Ohio State started draining Mirror Lake on Tuesday, beginning renovations on the campus landmark and the surrounding area. Though the renovations have sustainability and historical aims, they will also effectively end the Mirror Lake jump, a tradition made by students in recent years that involved jumping in the lake leading up to the OSU-Michigan football game.
“There won’t be anything to jump into,” Keith Myers, associate vice president of planning and real estate in OSU’s Office of Administration and Planning, said in a Lantern story published on Tuesday. “The lake is going to be inches deep at the edges, and it’s going to be full of wetland marsh.”
Last year, Austin Singletary, a third-year in human nutrition, died after sustaining injuries from jumping in the lake.
University officials have said that, although they wanted to stop the jump, the intention of the renovations lies in remaking Mirror Lake and the surrounding area in its historical likeness, as well as increasing stormwater runoff collection. The cost of construction, OSU spokesman Chris Davey said on Monday, is likely to exceed $4 million, and thus require future Board of Trustees approval.

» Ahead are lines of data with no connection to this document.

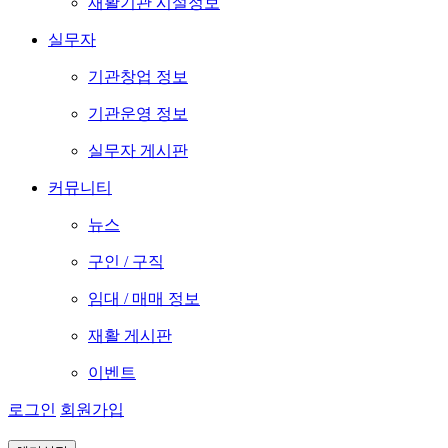
재활기관 시설정보
실무자
기관창업 정보
기관운영 정보
실무자 게시판
커뮤니티
뉴스
구인 / 구직
임대 / 매매 정보
재활 게시판
이벤트
로그인
회원가입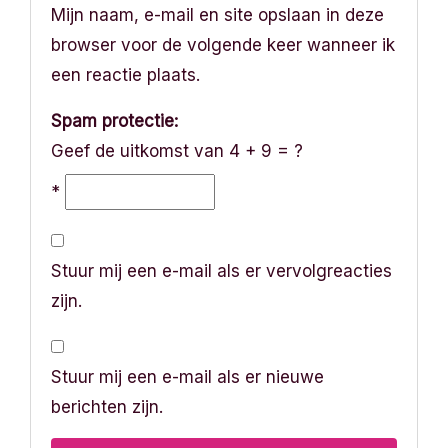
Mijn naam, e-mail en site opslaan in deze
browser voor de volgende keer wanneer ik
een reactie plaats.
Spam protectie:
Geef de uitkomst van 4 + 9 = ?
*
Stuur mij een e-mail als er vervolgreacties
zijn.
Stuur mij een e-mail als er nieuwe
berichten zijn.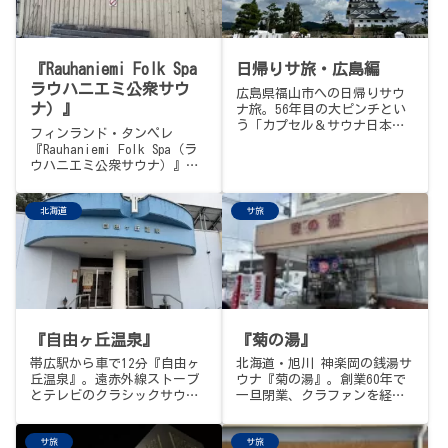
『Rauhaniemi Folk Spa
日帰りサ旅・広島編
ラウハニエミ公衆サウ
広島県福山市への日帰りサウ
ナ）』
ナ旅。56年目の大ピンチとい
う「カプセル＆サウナ日本」
フィンランド・タンペレ
さんを支援すべく訪問しまし
『Rauhaniemi Folk Spa（ラ
たが果たして… 迷宮のような
ウハニエミ公衆サウナ）』。
銭湯サウナ「だいご湯」さん
1929年開業、ネシ湖
へも。
（Näsijärvi）に突き出した
北海道
サ旅
岬に建つ、伝統的な木造・薪
の公衆サウナ。6年ぶり2度目
の年末訪問記。受付は「シス
テムトラブルで先に入っちゃ
って」と信用ベース、更衣室
のロッカーには鍵もかからな
い、この国らしいたたずま
い。大サウナの耳がちぎれる
『自由ヶ丘温泉』
『菊の湯』
ロウリュ、半分くらいのお客
さんが被る「サウナハット改
帯広駅から車で12分『自由ヶ
北海道・旭川 神楽岡の銭湯サ
めニット帽」、6年前は完全凍
丘温泉』。遠赤外線ストーブ
ウナ『菊の湯』。創業60年で
結だった湖が今回は普通に入
とテレビのクラシックサウナ
一旦閉業、クラファンを経て
れた景色、そして、そう、こ
に、絹のヴェールをまとった
2024年9月に大復活。ハルビ
れが、冬のフィンランドとい
「アマビエ様」のロウリュ。
アの最新ストーブと日替わり
う1日の記録です。
サ旅
サ旅
飲泉可のかすかな硫黄の冷鉱
アロマ、地下水ドバドバの水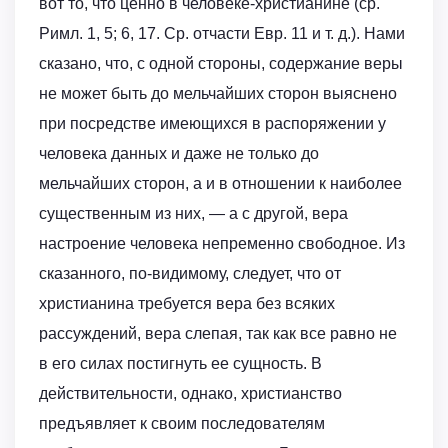
вот то, что ценно в человеке-христианине (ср.
Римл. 1, 5; 6, 17. Ср. отчасти Евр. 11 и т. д.). Нами
сказано, что, с одной стороны, содержание веры
не может быть до мельчайших сторон выяснено
при посредстве имеющихся в распоряжении у
человека данных и даже не только до
мельчайших сторон, а и в отношении к наиболее
существенным из них, — а с другой, вера
настроение человека непременно свободное. Из
сказанного, по-видимому, следует, что от
христианина требуется вера без всяких
рассуждений, вера слепая, так как все равно не
в его силах постигнуть ее сущность. В
действительности, однако, христианство
предъявляет к своим последователям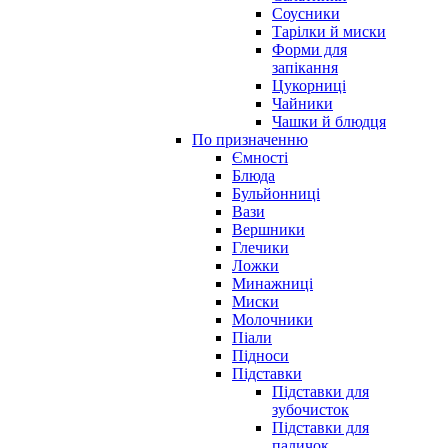
Соусники
Тарілки й миски
Форми для
запікання
Цукорниці
Чайники
Чашки й блюдця
По призначенню
Ємності
Блюда
Бульйонниці
Вази
Вершники
Глечики
Ложки
Минажниці
Миски
Молочники
Піали
Підноси
Підставки
Підставки для
зубочисток
Підставки для
паличок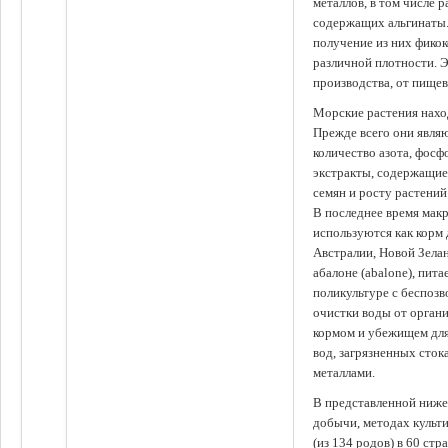
металлов, в том числе 
содержащих альгинаты.
получение из них фико
различной плотности. 
производства, от пище
Морские растения наход
Прежде всего они явля
количество азота, фосф
экстракты, содержащи
семян и росту растений
В последнее время мак
используются как корм
Австралии, Новой Зелан
абалоне (abalone), пит
поликультуре с беспоз
очистки воды от органи
кормом и убежищем для
вод, загрязненных сто
металлами.
В представленной ниже
добычи, методах культ
(из 134 родов) в 60 стр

Some students were not sold on the renovations, however.
“I don’t think it’s necessary at all,” said Derek Briggs, a second-year in electrical engineering, addressing the new design and resulting construction. “It’s part of our school the way it is now.”

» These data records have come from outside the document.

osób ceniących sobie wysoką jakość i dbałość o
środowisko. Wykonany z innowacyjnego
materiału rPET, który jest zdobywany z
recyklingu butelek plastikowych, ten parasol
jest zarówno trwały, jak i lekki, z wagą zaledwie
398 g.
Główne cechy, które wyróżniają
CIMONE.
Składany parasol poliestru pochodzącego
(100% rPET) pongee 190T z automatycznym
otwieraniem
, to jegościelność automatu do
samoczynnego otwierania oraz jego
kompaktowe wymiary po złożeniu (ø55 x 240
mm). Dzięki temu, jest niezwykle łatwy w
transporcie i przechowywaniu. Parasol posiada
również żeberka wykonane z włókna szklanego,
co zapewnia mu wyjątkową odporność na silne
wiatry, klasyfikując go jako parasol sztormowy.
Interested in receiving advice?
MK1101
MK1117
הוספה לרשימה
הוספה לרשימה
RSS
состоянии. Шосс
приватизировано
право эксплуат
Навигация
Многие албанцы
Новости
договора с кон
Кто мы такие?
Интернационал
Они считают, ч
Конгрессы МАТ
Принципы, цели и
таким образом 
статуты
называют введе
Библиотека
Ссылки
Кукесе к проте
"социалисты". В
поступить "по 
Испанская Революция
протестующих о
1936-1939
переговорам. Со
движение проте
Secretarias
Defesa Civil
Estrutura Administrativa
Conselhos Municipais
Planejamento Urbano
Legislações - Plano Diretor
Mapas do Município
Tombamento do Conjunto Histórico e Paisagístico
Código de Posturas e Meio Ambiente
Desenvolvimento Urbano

Paul Hynes, a third-year in health sciences, called the construction, which started about a month and a half before the jump, “conveniently timed.”
“I don’t think they should do anything,” he said. “People will still run into the lake (after construction is completed).”
With construction set to wrap up in spring 2018, Hynes added that he was disappointed that renovations would be ongoing until he graduated.
Not all students were disappointed, however. Alesea Cline, a nondegree-seeking student, said neither the jump ending nor the renovations bothered her.
“(Students) will just start something new, so I don’t see how that’s a problem,” Cline said, adding that she predicts the Mirror Lake jump tradition will be replaced with a new tradition.
The resolution that Undergraduate Student Government passed last year requesting that the jump be put to the end called for USG to “make every effort to support a new tradition created by the students that celebrates our university while respecting the safety of its students.”
USG President Gerard Basalla, a fourth-year in political science and strategic communication, told The Lantern in a story published Tuesday that USG was not planning a new tradition.
Cline also defended the renovations in light of costs associated with the jump in the past. With added security, fences, repairs and other logistical costs, OSU spent $100,000 on the jump in 2014, according to a Lantern story from the time. In 2013, before fences and wristbands were required for the jump, the cost was $46,000.
Cline did have one lingering question, however.
“What are they going to do with the ducks?” she said.